In this revised route, input validation ensures docId conforms to a safe pattern. The use of execFile with an argument array prevents the shell from interpreting metacharacters. Even if the Firestore document contains dynamic content, it is passed as a discrete argument rather than interpolated into a command string.

For operations that historically relied on shell commands, consider moving logic into Node.js or serverless functions that interact with Firestore directly. middleBrick’s checks for Input Validation and Unsafe Consumption will highlight remaining risks, while its scans for LLM Security are unaffected by this backend context. Products such as the middleBrick CLI (middlebrick scan <url>) and GitHub Action can help you verify that these patterns are correctly implemented in your CI/CD pipeline.

Related CWEs: inputValidation

CWE IDNameSeverity
CWE-20Improper Input Validation HIGH
CWE-22Path Traversal HIGH
CWE-74Injection CRITICAL
CWE-77Command Injection CRITICAL
CWE-78OS Command Injection CRITICAL
CWE-79Cross-site Scripting (XSS) HIGH
CWE-89SQL Injection CRITICAL
CWE-90LDAP Injection HIGH
CWE-91XML Injection HIGH
CWE-94Code Injection CRITICAL

Frequently Asked Questions

Can command injection occur if Firestore data is used only in backend logging and not directly in user-facing output?
Yes. Even if Firestore data is used only in server-side logging or external commands, unsanitized document IDs or field values can lead to command injection when those values are passed to shell utilities.
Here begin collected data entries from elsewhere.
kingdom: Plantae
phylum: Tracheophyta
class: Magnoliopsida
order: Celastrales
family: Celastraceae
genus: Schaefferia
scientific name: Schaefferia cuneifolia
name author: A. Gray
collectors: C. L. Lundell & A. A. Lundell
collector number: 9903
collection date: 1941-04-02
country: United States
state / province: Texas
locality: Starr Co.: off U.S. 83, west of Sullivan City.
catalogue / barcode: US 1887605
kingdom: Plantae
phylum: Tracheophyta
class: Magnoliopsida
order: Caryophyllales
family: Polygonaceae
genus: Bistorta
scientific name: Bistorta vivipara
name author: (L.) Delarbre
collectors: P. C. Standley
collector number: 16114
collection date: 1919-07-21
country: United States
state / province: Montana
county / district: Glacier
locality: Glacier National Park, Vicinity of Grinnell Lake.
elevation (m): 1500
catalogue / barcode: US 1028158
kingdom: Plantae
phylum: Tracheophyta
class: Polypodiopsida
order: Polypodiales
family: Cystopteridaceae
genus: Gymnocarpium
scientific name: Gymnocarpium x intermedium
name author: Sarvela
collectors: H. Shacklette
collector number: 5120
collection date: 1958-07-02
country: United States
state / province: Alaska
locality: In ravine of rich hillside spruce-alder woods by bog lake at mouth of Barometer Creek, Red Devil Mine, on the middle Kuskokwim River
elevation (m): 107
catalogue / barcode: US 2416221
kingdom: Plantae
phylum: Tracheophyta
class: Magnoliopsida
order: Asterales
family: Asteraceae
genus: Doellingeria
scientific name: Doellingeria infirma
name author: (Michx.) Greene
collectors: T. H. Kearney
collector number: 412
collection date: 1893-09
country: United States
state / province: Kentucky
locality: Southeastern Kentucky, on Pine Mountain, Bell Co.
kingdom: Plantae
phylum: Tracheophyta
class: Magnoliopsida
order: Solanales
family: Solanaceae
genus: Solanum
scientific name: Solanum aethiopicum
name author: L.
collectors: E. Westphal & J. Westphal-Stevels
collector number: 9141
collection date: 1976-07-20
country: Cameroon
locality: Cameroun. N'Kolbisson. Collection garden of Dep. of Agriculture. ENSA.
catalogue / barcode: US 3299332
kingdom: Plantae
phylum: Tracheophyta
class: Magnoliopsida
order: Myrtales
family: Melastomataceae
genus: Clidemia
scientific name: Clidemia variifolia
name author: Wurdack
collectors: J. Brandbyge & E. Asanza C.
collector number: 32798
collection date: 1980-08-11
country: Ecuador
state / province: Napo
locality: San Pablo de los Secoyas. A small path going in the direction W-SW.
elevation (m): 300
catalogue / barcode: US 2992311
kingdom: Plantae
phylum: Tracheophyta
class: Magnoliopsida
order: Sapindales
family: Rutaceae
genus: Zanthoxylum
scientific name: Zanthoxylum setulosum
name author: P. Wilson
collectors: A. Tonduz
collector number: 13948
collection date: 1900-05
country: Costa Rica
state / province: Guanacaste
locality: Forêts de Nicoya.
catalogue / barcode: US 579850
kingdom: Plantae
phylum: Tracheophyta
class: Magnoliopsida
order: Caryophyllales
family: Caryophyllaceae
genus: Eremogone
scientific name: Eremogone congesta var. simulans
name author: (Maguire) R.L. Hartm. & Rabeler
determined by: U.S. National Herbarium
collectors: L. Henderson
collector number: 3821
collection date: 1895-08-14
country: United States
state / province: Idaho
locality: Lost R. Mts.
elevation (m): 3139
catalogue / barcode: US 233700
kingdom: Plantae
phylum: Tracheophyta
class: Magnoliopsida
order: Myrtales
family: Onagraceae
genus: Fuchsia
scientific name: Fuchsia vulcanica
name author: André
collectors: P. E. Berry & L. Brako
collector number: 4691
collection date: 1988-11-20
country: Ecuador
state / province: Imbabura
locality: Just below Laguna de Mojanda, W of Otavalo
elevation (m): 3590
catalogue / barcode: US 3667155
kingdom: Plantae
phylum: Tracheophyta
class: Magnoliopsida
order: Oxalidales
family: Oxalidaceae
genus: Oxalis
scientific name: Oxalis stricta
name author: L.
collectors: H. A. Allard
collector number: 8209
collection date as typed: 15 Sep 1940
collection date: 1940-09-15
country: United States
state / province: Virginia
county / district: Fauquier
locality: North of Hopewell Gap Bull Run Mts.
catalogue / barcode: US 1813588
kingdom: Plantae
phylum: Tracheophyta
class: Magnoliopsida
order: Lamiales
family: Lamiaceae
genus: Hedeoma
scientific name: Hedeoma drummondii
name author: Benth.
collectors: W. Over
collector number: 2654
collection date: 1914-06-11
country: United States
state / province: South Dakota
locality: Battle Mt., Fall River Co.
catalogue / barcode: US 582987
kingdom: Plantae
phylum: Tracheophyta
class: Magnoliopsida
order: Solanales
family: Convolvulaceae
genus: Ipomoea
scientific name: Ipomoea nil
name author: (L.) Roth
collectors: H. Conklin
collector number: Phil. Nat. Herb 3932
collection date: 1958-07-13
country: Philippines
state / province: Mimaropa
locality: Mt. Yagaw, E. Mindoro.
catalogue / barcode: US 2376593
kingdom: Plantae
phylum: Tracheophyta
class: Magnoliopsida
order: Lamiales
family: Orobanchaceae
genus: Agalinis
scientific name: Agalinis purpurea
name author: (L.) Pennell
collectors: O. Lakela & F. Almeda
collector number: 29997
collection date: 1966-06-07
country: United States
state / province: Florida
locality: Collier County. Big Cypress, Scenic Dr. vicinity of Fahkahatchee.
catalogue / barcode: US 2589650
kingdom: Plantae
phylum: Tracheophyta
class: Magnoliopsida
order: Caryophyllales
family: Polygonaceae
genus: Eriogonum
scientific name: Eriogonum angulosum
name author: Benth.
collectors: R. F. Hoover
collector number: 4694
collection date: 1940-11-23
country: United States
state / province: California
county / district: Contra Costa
The risk is in the combination of untrusted data and shell execution, not in user-facing output.
Does middleBrick test for command injection in integrations with databases like Firestore?
middleBrick tests the unauthenticated attack surface of your API endpoints and looks for input validation weaknesses and unsafe consumption patterns that could lead to command injection, regardless of the backend store. If Firestore data influences command construction, the relevant checks will flag the missing validation or unsafe usage.